Elizabeth Moore grew up in Massachusetts in an environmentally attuned family, spending days in a backyard world of butterflies, birds and trees. Now the conservationist and philanthropist (who moved here in 2007 so her children could play tennis at IMG Academy while attending Saint Stephen’s Episcopal School) works to ensure that children today, and in the future, can experience nature the way she did.

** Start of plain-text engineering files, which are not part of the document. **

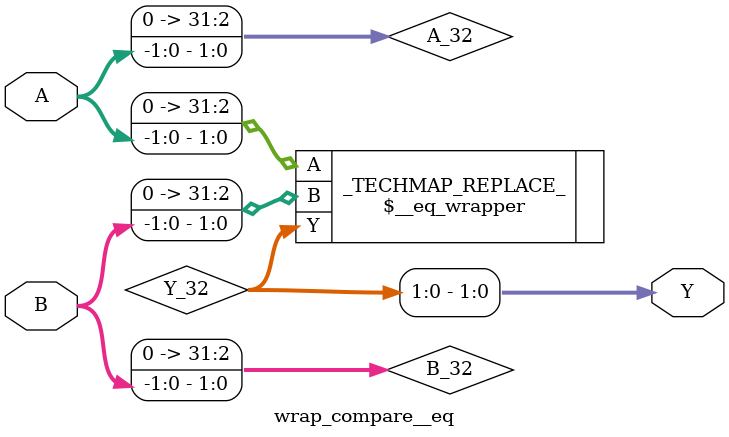
<source format=v>
(* techmap_celltype = "\$lt" *)
module wrap_compare__lt #(
    parameter A_SIGNED = 0,
    parameter A_WIDTH = 0,
    parameter B_SIGNED = 0,
    parameter B_WIDTH = 0,
    parameter Y_WIDTH = 0
)
(
    input wire[A_WIDTH - 1:0] A,
    input wire[B_WIDTH - 1:0] B,
    output reg[Y_WIDTH - 1:0] Y
);

reg [31:0] A_32;
reg [31:0] B_32;
reg [31:0] Y_32;
assign A_32 = A;
assign B_32 = B;
assign Y = Y_32;
\$__lt_wrapper #(
    .A_SIGNED(A_SIGNED),
    .A_WIDTH(A_WIDTH),
    .B_SIGNED(B_SIGNED),
    .B_WIDTH(B_WIDTH),
    .Y_WIDTH(Y_WIDTH)
) _TECHMAP_REPLACE_ (
    .A(A_32),
    .B(B_32),
    .Y(Y_32)
);

endmodule

(* techmap_celltype = "\$le" *)
module wrap_compare__le #(
    parameter A_SIGNED = 0,
    parameter A_WIDTH = 0,
    parameter B_SIGNED = 0,
    parameter B_WIDTH = 0,
    parameter Y_WIDTH = 0
)
(
    input wire[A_WIDTH - 1:0] A,
    input wire[B_WIDTH - 1:0] B,
    output reg[Y_WIDTH - 1:0] Y
);

reg [31:0] A_32;
reg [31:0] B_32;
reg [31:0] Y_32;
assign A_32 = A;
assign B_32 = B;
assign Y = Y_32;
\$__le_wrapper #(
    .A_SIGNED(A_SIGNED),
    .A_WIDTH(A_WIDTH),
    .B_SIGNED(B_SIGNED),
    .B_WIDTH(B_WIDTH),
    .Y_WIDTH(Y_WIDTH)
) _TECHMAP_REPLACE_ (
    .A(A_32),
    .B(B_32),
    .Y(Y_32)
);

endmodule

(* techmap_celltype = "\$eq" *)
module wrap_compare__eq #(
    parameter A_SIGNED = 0,
    parameter A_WIDTH = 0,
    parameter B_SIGNED = 0,
    parameter B_WIDTH = 0,
    parameter Y_WIDTH = 0
)
(
    input wire[A_WIDTH - 1:0] A,
    input wire[B_WIDTH - 1:0] B,
    output reg[Y_WIDTH - 1:0] Y
);

reg [31:0] A_32;
reg [31:0] B_32;
reg [31:0] Y_32;
assign A_32 = A;
assign B_32 = B;
assign Y = Y_32;
\$__eq_wrapper #(
    .A_SIGNED(A_SIGNED),
    .A_WIDTH(A_WIDTH),
    .B_SIGNED(B_SIGNED),
    .B_WIDTH(B_WIDTH),
    .Y_WIDTH(Y_WIDTH)
) _TECHMAP_REPLACE_ (
    .A(A_32),
    .B(B_32),
    .Y(Y_32)
);

endmodule


</source>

Moore travels the world seeking to educate and explore, as she’s done with trips to Madagascar to see the native habitat of the endangered lemur (she’s involved with Myakka’s own Lemur Conservation Foundation), or the Gobi Desert and the Badlands of South Dakota, where she’s participated in dinosaur bone digs. Closer to home, she’s contributed to helping our environment in ways big and small.

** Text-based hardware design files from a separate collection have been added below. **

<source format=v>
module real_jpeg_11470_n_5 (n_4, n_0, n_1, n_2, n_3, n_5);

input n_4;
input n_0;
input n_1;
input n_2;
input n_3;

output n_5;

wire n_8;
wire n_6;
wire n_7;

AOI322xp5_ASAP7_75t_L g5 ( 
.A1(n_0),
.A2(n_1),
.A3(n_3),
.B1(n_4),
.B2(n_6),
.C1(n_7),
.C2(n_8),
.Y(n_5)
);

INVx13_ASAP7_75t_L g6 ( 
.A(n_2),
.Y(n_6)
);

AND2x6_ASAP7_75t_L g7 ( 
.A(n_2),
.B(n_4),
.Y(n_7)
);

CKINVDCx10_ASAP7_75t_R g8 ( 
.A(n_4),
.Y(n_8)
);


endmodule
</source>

Moore donated $1 million to Mote Marine for the building of its international coral reef research facility in the Florida Keys, and she now owns and stewards the Triangle Ranch, 1,143 acres near Myakka River State Park crucial to protecting the watershed, the wetlands and the animals that live there. With that $3 million purchase, she joined the Conservation Foundation of the Gulf Coast and other entities to restore the land to its “optimum natural function.” She’s also a founding director of the new Climate Adaptation & Mitigation Center (CAC) , which focuses on sea level rise, hurricanes and climate-induced health issues.
Moore’s financial wherewithal comes from her marriage to Stuart Moore and the multibillion-dollar sale of his digital consulting and marketing firm, Sapient, to advertising conglomerate Publicis five years ago. At the time, Forbes reported Stuart’s holdings in Sapient worth $259 million.

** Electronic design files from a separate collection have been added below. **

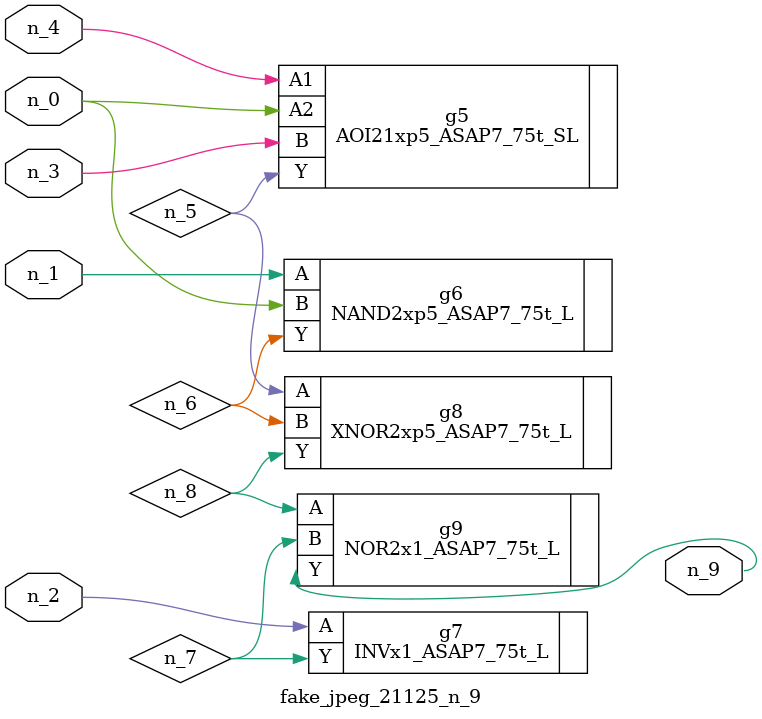
<source format=v>
module fake_jpeg_21125_n_9 (n_3, n_2, n_1, n_0, n_4, n_9);

input n_3;
input n_2;
input n_1;
input n_0;
input n_4;

output n_9;

wire n_8;
wire n_6;
wire n_5;
wire n_7;

AOI21xp5_ASAP7_75t_SL g5 ( 
.A1(n_4),
.A2(n_0),
.B(n_3),
.Y(n_5)
);

NAND2xp5_ASAP7_75t_L g6 ( 
.A(n_1),
.B(n_0),
.Y(n_6)
);

INVx1_ASAP7_75t_L g7 ( 
.A(n_2),
.Y(n_7)
);

XNOR2xp5_ASAP7_75t_L g8 ( 
.A(n_5),
.B(n_6),
.Y(n_8)
);

NOR2x1_ASAP7_75t_L g9 ( 
.A(n_8),
.B(n_7),
.Y(n_9)
);


endmodule
</source>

Near her home in Manatee County, Moore acquired two extra, unbuilt lots to keep as a back yard like the one she grew up with, so that neighborhood children can wander outside spotting animals and even sampling fruit from the trees growing there.
She hopes they will grow up loving nature as much as her own five kids have. Her eldest, William, is a farmer in North Carolina using regenerative practices that enrich the soil; daughter Merry is studying to be a marine biologist; and daughter Grace is an NYU student involved in a “Life After Carbon” project that Moore supports, recently hosting an event at Sarasota’s Florida House (another cause to which she’s tied) to rouse community involvement.
Energetic and driven, Moore says, “I get involved by just showing up. I like to talk to leadership, to encourage them to care about our natural world, to raise money and awareness. I have to do this by my actions, and I’ve been blessed to have some money to gift for the land.”